5. The method for optimizing semantic target navigation tasks based on exploration boundary masks according to claim 1, characterized in that, The implementation process of step (4) is as follows: For time step The state action reward obtained is ,right Randomly and uniformly sample the boundary of the exploration area to obtain ,in Considering the limitations of the depth sensor's maximum measurement distance, object occlusion, and viewpoint issues in actual task execution, the constructed map will exhibit significant differences in local locations. Therefore, a mixture of the current time step state and the next time step state is used as the enhanced state. , The occlusion ratio of the newly acquired local map was controlled; finally, Add training samples.
6. The method for optimizing semantic target navigation tasks based on exploratory boundary masks according to claim 4, characterized in that, The determination of whether a target category semantic exists is made by calculating whether the number of corresponding semantic pixels in the semantic map layer is 0, that is: in, This represents the semantic label corresponding to the point. For the semantic map at the current time step; if If the target category semantics have appeared, then it is determined that they have appeared; otherwise, it is determined that they have not appeared.

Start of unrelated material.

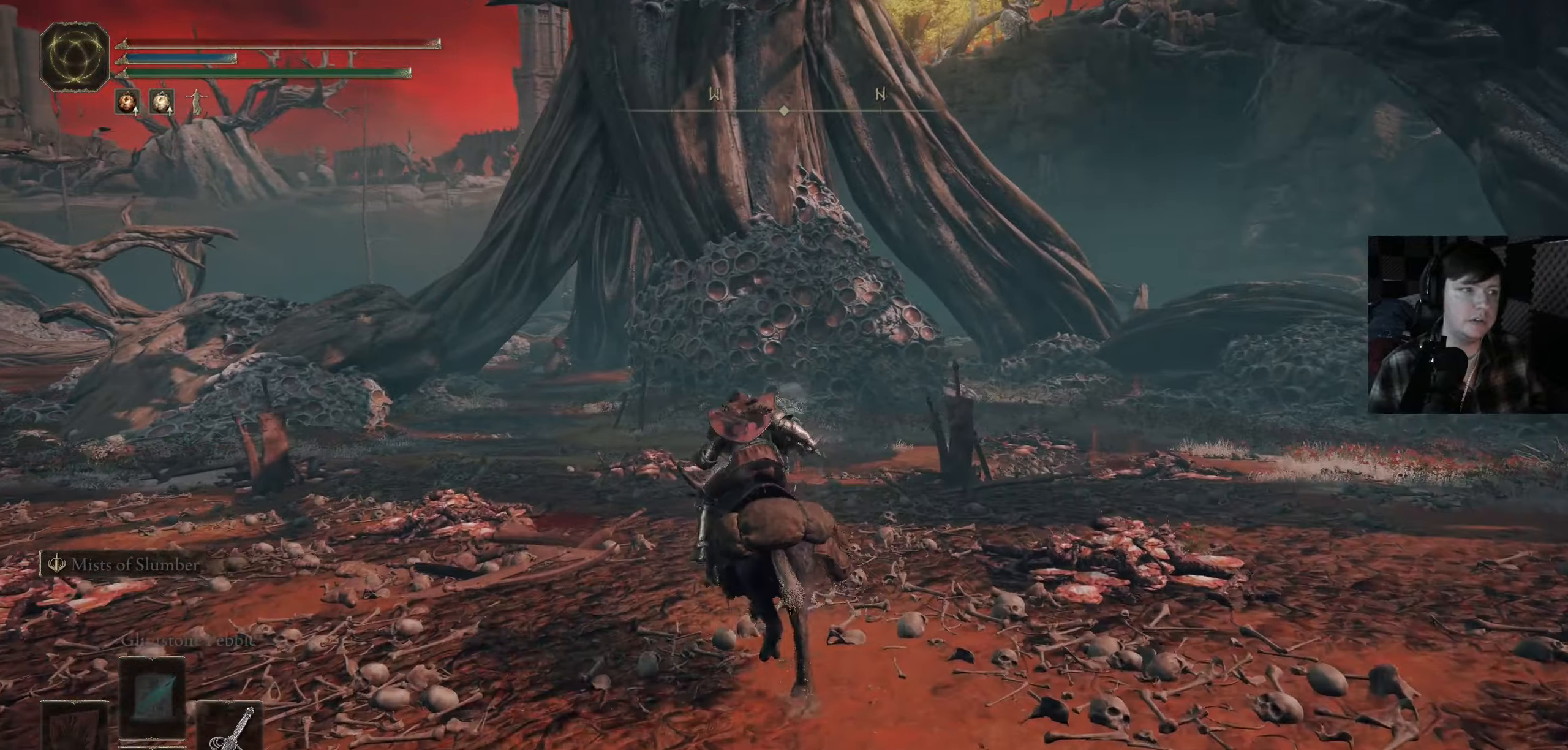
{"buttons": ["B"], "left_stick": "up-left", "right_stick": "center", "events": [[83, "right_stick", "left"], [300, "right_stick", "center"], [450, "B", "down"]]}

7. The method for optimizing semantic target navigation tasks based on exploration boundary masks according to claim 4, characterized in that, The determination of whether the current planned endpoint is seen is made by calculating the number of pixels in the 10*10 area surrounding the planned endpoint on the exploration area map at the current time step, i.e.: like If the current destination has been seen, it is determined that it has not been seen; otherwise, it is determined that it has not been seen.
8. The method for optimizing semantic target navigation tasks based on exploratory boundary masks according to claim 4, characterized in that, The process of grouping and filtering the exploration boundaries is as follows: In the exploration area map, the point where the exploration boundary is obtained through Canny edge detection is set to 1, and all other points are set to 0, resulting in a map that displays the exploration boundary. Obstacle map The point corresponding to the obstacle is in The value in is set to 0; for A connected component labeling algorithm based on depth-first search is used, i.e. This allows different exploration boundaries to be explored. The values are given as different numbers; exploration boundaries less than 5 units from the agent's current position are removed; the length of each exploration boundary is calculated, using the number of pixels on the exploration boundary as its length, i.e. Select the three exploration boundaries with the longest length.
9. The method for optimizing semantic target navigation tasks based on exploratory boundary masks according to claim 4, characterized in that, The method of using the filtered action mask to restrict the selection of the planning endpoint is to set the strategy probability distribution of action points outside the filtered exploration boundary to 0 and the value to infinitesimal to achieve action mask restriction.